**EXTRACTED TEXT**
Begin

When the fruit is ripe it falls of itself, and the only way to eat Durians in perfection is to get them as they fall; and the smell is then less overpowering. When unripe, it makes a very good vegetable if cooked, and it is also eaten by the Dyaks raw. In a good fruit season large quantities are preserved salted, in jars and bamboos, and kept the year round, when it acquires a most disgusting odour to Europeans, but the Dyaks appreciate it highly as a relish with their rice. There are in the forest two varieties of wild Durians with much smaller fruits, one of them orange-coloured inside; and these are probably the origin of the large and fine Durians, which are never found wild. It would not, perhaps, be correct to say that the Durian is the best of all fruits, because it cannot supply the place of the subacid juicy kinds, such as the orange, grape, mango, and mangosteen, whose refreshing and cooling qualities are so wholesome and grateful; but as producing a food of the most exquisite flavour, it is unsurpassed. If I had to fix on two only, as representing the perfection of the two classes, I should certainly choose the Durian and the Orange as the king and queen of fruits.
The Durian is, however, sometimes dangerous. When the fruit begins to ripen it falls daily and almost hourly, and accidents not unfrequently happen to persons walking or working under the trees. When a Durian strikes a man in its fall, it produces a dreadful wound, the strong spines tearing open the flesh, while the blow itself is very heavy; but from this very circumstance death rarely ensues, the copious effusion of blood preventing the inflammation which might otherwise take place. A Dyak chief informed me that he had been struck down by a Durian falling on his head, which he thought would certainly have caused his death, yet he recovered in a very short time.
Poets and moralists, judging from our English trees and fruits, have thought that small fruits always grew on lofty trees, so that their fall should be harmless to man, while the large ones trailed on the ground. Two of the largest and heaviest fruits known, however, the Brazil-nut fruit (Bertholletia) and Durian, grow on lofty forest trees, from which they fall as soon as they are ripe, and often wound or kill the native inhabitants. From this we may learn two things: first, not to draw general conclusions from a very partial view of nature; and secondly, that trees and fruits, no less than the varied productions of the animal kingdom, do not appear to be organized with exclusive reference to the use and convenience of man.
During my many journeys in Borneo, and especially during my various residences among the Dyaks, I first came to appreciate the admirable qualities of the Bamboo. In those parts of South America which I had previously visited, these gigantic grasses were comparatively scarce; and where found but little used, their place being taken as to one class of uses by the great variety of Palms, and as to another by calabashes and gourds. Almost all tropical countries produce Bamboos, and wherever they are found in abundance the natives apply them to a variety of uses. Their strength, lightness, smoothness, straightness, roundness and hollowness, the facility and regularity with which they can be split, their many different sizes, the varying length of their joints, the ease with which they can be cut and with which holes can be made through them, their hardness outside, their freedom from any pronounced taste or smell, their great abundance, and the rapidity of their growth and increase, are all qualities which render them useful for a hundred different purposes, to serve which other materials would require much more labour and preparation. The Bamboo is one of the most wonderful and most beautiful productions of the tropics, and one of nature’s most valuable gifts to uncivilized man.

End

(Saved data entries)

Begin

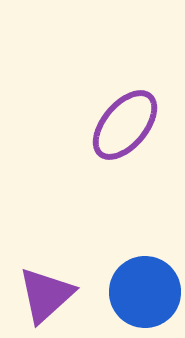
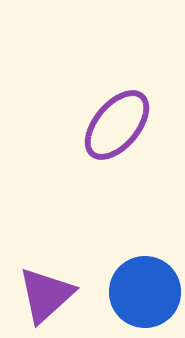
purple ellipse: moved 8 px left
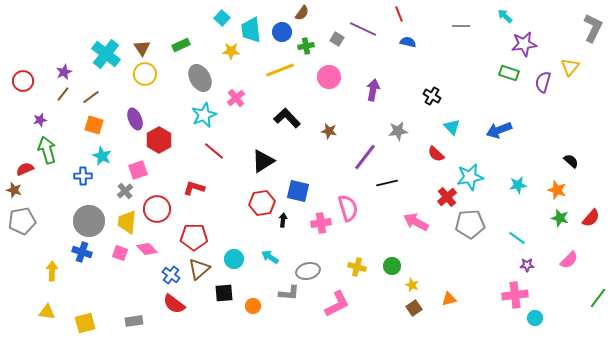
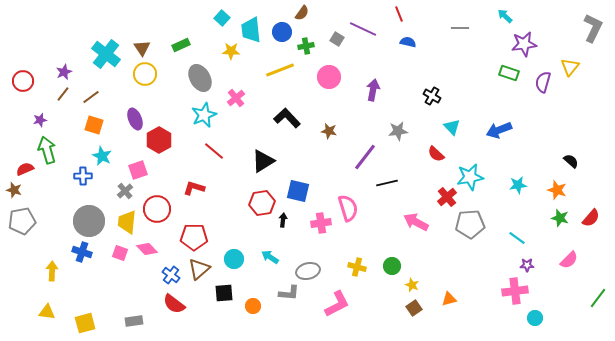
gray line at (461, 26): moved 1 px left, 2 px down
pink cross at (515, 295): moved 4 px up
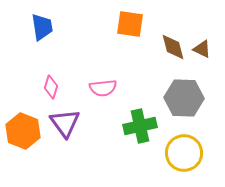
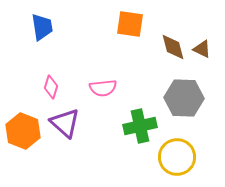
purple triangle: rotated 12 degrees counterclockwise
yellow circle: moved 7 px left, 4 px down
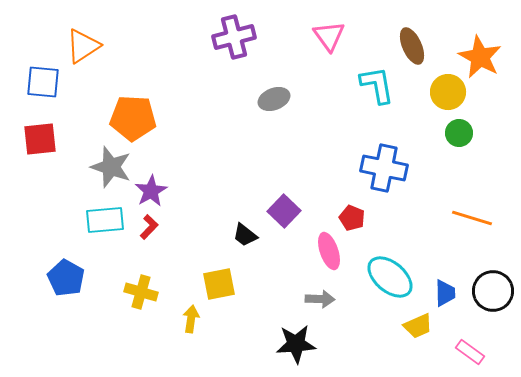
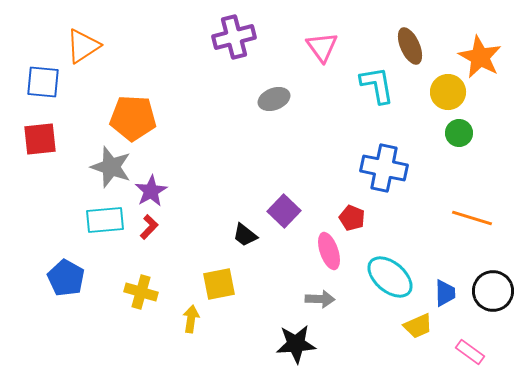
pink triangle: moved 7 px left, 11 px down
brown ellipse: moved 2 px left
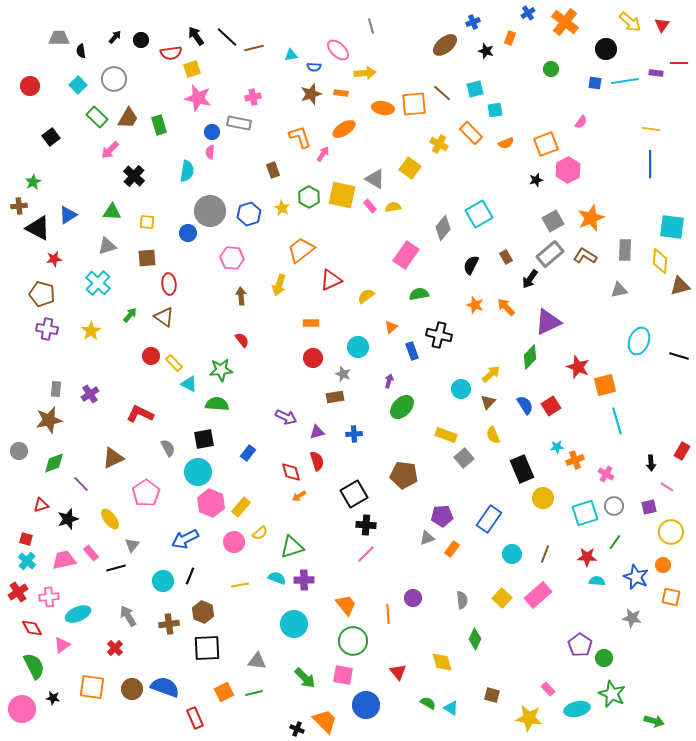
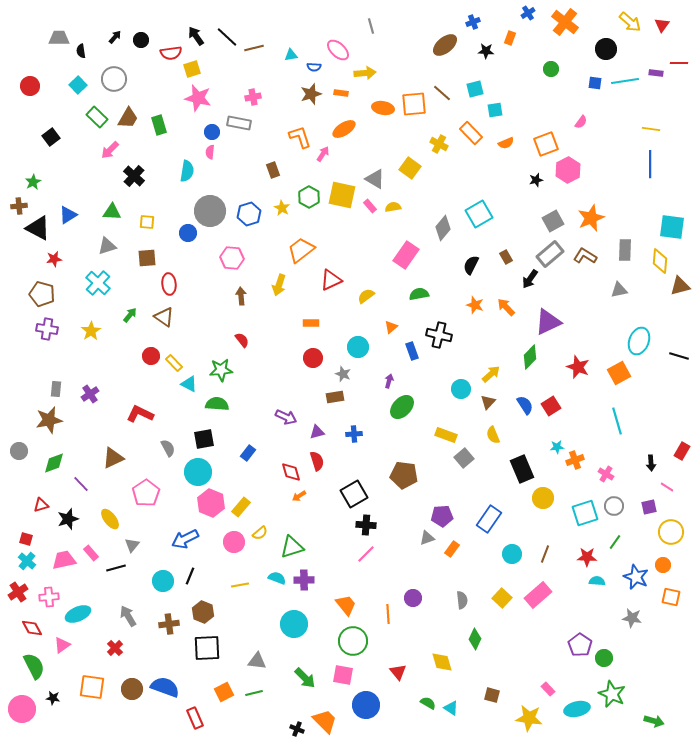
black star at (486, 51): rotated 14 degrees counterclockwise
orange square at (605, 385): moved 14 px right, 12 px up; rotated 15 degrees counterclockwise
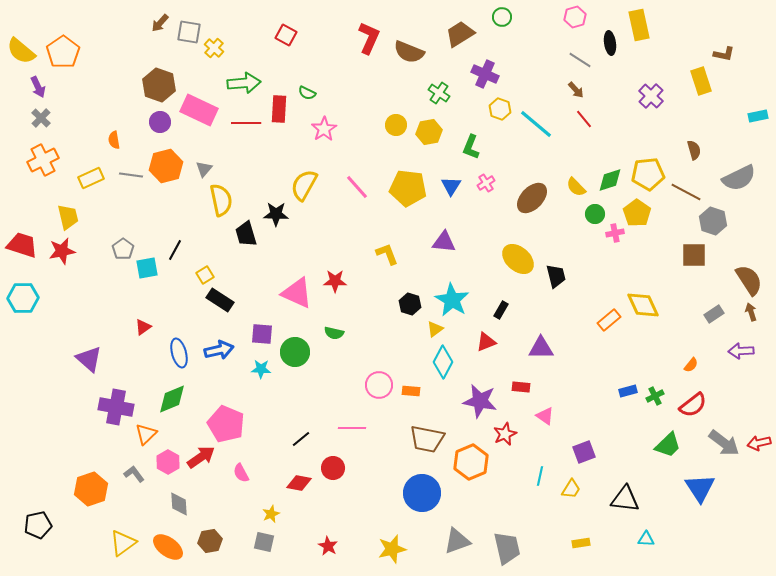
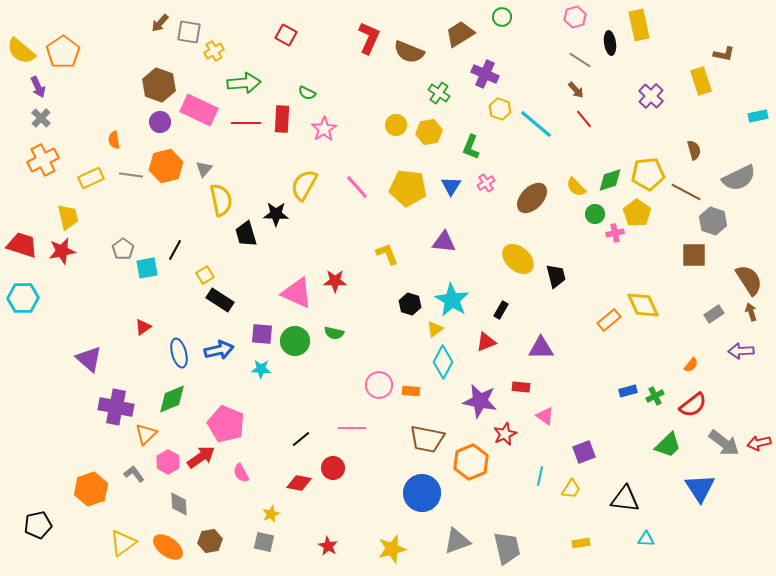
yellow cross at (214, 48): moved 3 px down; rotated 18 degrees clockwise
red rectangle at (279, 109): moved 3 px right, 10 px down
green circle at (295, 352): moved 11 px up
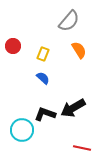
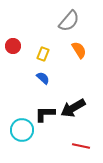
black L-shape: rotated 20 degrees counterclockwise
red line: moved 1 px left, 2 px up
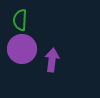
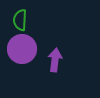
purple arrow: moved 3 px right
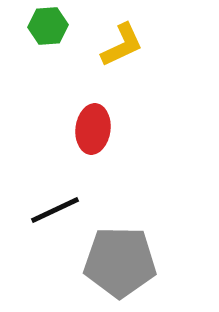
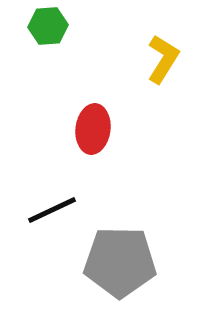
yellow L-shape: moved 41 px right, 14 px down; rotated 33 degrees counterclockwise
black line: moved 3 px left
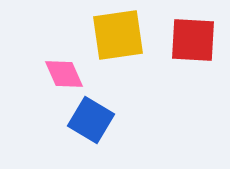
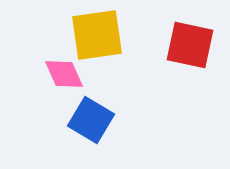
yellow square: moved 21 px left
red square: moved 3 px left, 5 px down; rotated 9 degrees clockwise
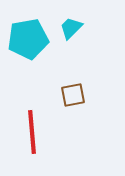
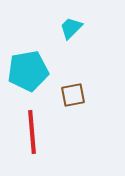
cyan pentagon: moved 32 px down
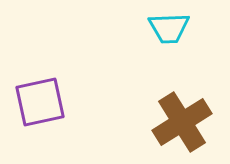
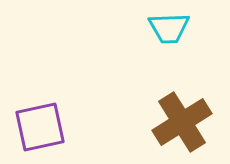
purple square: moved 25 px down
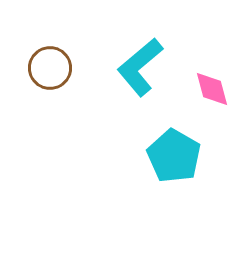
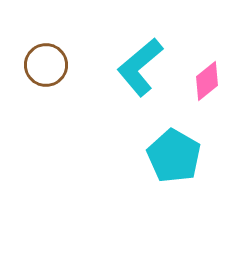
brown circle: moved 4 px left, 3 px up
pink diamond: moved 5 px left, 8 px up; rotated 66 degrees clockwise
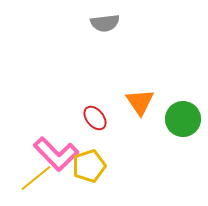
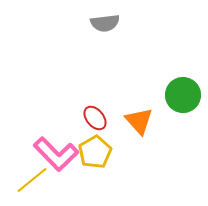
orange triangle: moved 1 px left, 19 px down; rotated 8 degrees counterclockwise
green circle: moved 24 px up
yellow pentagon: moved 6 px right, 14 px up; rotated 12 degrees counterclockwise
yellow line: moved 4 px left, 2 px down
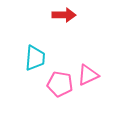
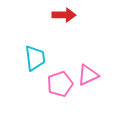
cyan trapezoid: rotated 12 degrees counterclockwise
pink pentagon: rotated 30 degrees counterclockwise
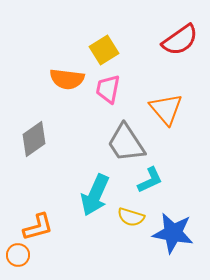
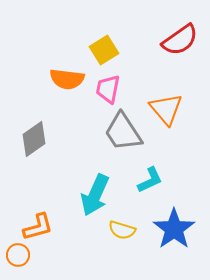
gray trapezoid: moved 3 px left, 11 px up
yellow semicircle: moved 9 px left, 13 px down
blue star: moved 1 px right, 4 px up; rotated 27 degrees clockwise
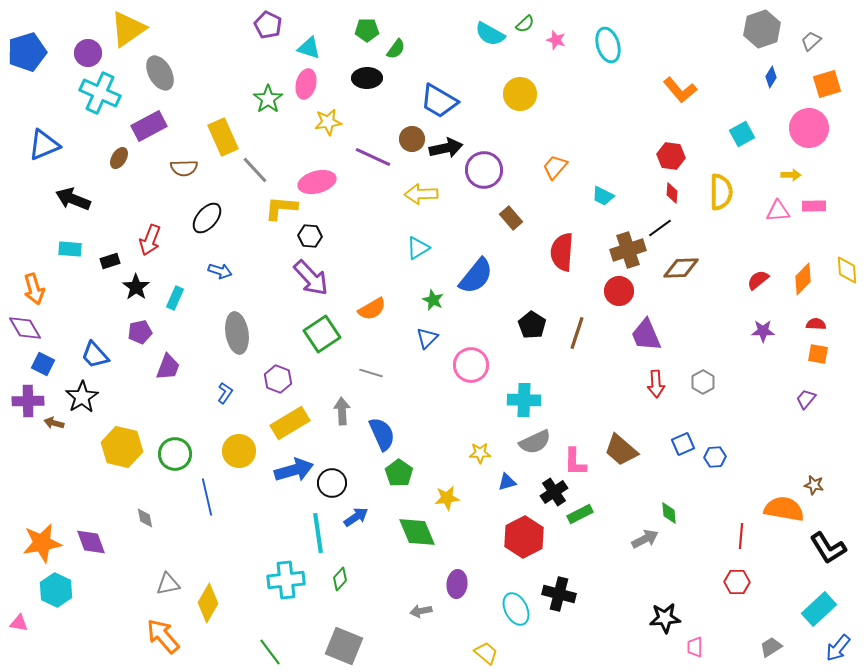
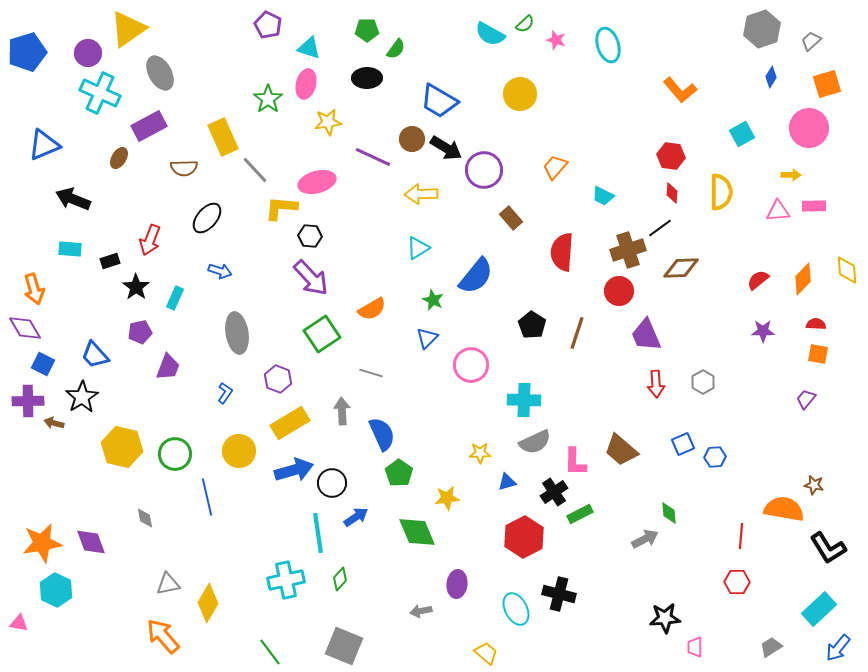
black arrow at (446, 148): rotated 44 degrees clockwise
cyan cross at (286, 580): rotated 6 degrees counterclockwise
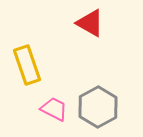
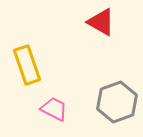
red triangle: moved 11 px right, 1 px up
gray hexagon: moved 19 px right, 5 px up; rotated 9 degrees clockwise
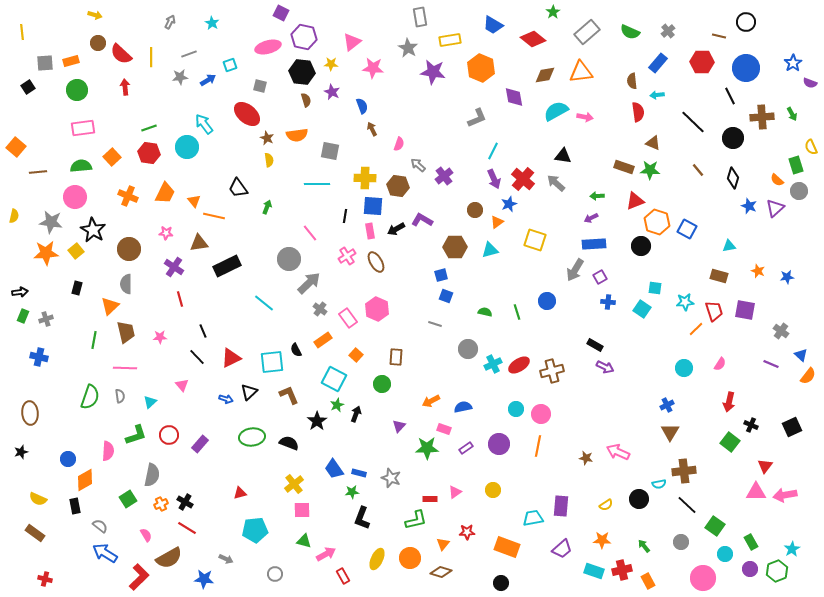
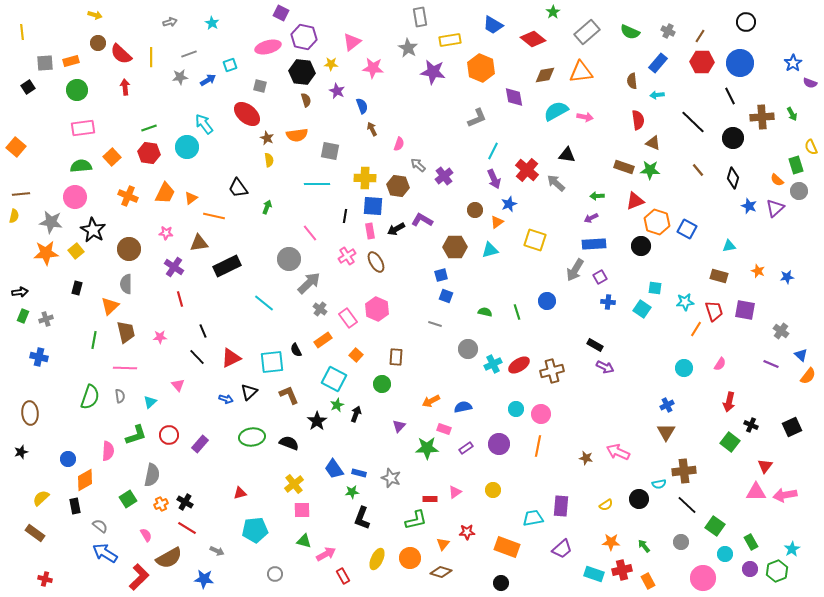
gray arrow at (170, 22): rotated 48 degrees clockwise
gray cross at (668, 31): rotated 24 degrees counterclockwise
brown line at (719, 36): moved 19 px left; rotated 72 degrees counterclockwise
blue circle at (746, 68): moved 6 px left, 5 px up
purple star at (332, 92): moved 5 px right, 1 px up
red semicircle at (638, 112): moved 8 px down
black triangle at (563, 156): moved 4 px right, 1 px up
brown line at (38, 172): moved 17 px left, 22 px down
red cross at (523, 179): moved 4 px right, 9 px up
orange triangle at (194, 201): moved 3 px left, 3 px up; rotated 32 degrees clockwise
orange line at (696, 329): rotated 14 degrees counterclockwise
pink triangle at (182, 385): moved 4 px left
brown triangle at (670, 432): moved 4 px left
yellow semicircle at (38, 499): moved 3 px right, 1 px up; rotated 114 degrees clockwise
orange star at (602, 540): moved 9 px right, 2 px down
gray arrow at (226, 559): moved 9 px left, 8 px up
cyan rectangle at (594, 571): moved 3 px down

End

**GIVEN REQUEST A**
According to the passage on Durians and Bamboo, why does death rarely follow when a falling Durian strikes a person?
**GIVEN REQUEST B**
Pick up the passage on Durians and Bamboo after its last sentence and keep it going.

**OUTPUT A**
The heavy bleeding from the wound prevents the inflammation that might otherwise set in.

**OUTPUT B**
The Dyak houses are all raised on posts, and are often two or three hundred feet long and forty or fifty wide. The floor is always formed of strips split from large Bamboos, so that each may be nearly flat and about three inches wide, and these are firmly tied down with rattan to the joists beneath. When well made, this is a delightful floor to walk upon barefooted, the rounded surfaces of the bamboo being very smooth and agreeable to the feet, while at the same time affording a firm hold. But, what is more important, they form with a mat over them an excellent bed, the elasticity of the Bamboo and its rounded surface being far superior to a more rigid and a flatter floor. Here we at once find a use for Bamboo which cannot be supplied so well by another material without a vast amount of labour — palms and other substitutes requiring much cutting and smoothing, and not being equally good when finished. When, however, a flat, close floor is required, excellent boards are made by splitting open large Bamboos on one side only, and flattening them out so as to form slabs eighteen inches wide and six feet long, with which some Dyaks floor their houses. These with constant rubbing of the feet and the smoke of years become dark and polished, like walnut or old oak, so that their real material can hardly be recognised. What labour is here saved to a savage whose only tools are an axe and a knife, and who, if he wants boards, must hew them out of the solid trunk of a tree, and must give days and weeks of labour to obtain a surface as smooth and beautiful as the Bamboo thus treated affords him. Again, if a temporary house is wanted, either by the native in his plantation or by the traveller in the forest, nothing is so convenient as the Bamboo, with which a house can be constructed with a quarter of the labour and time than if other materials are used.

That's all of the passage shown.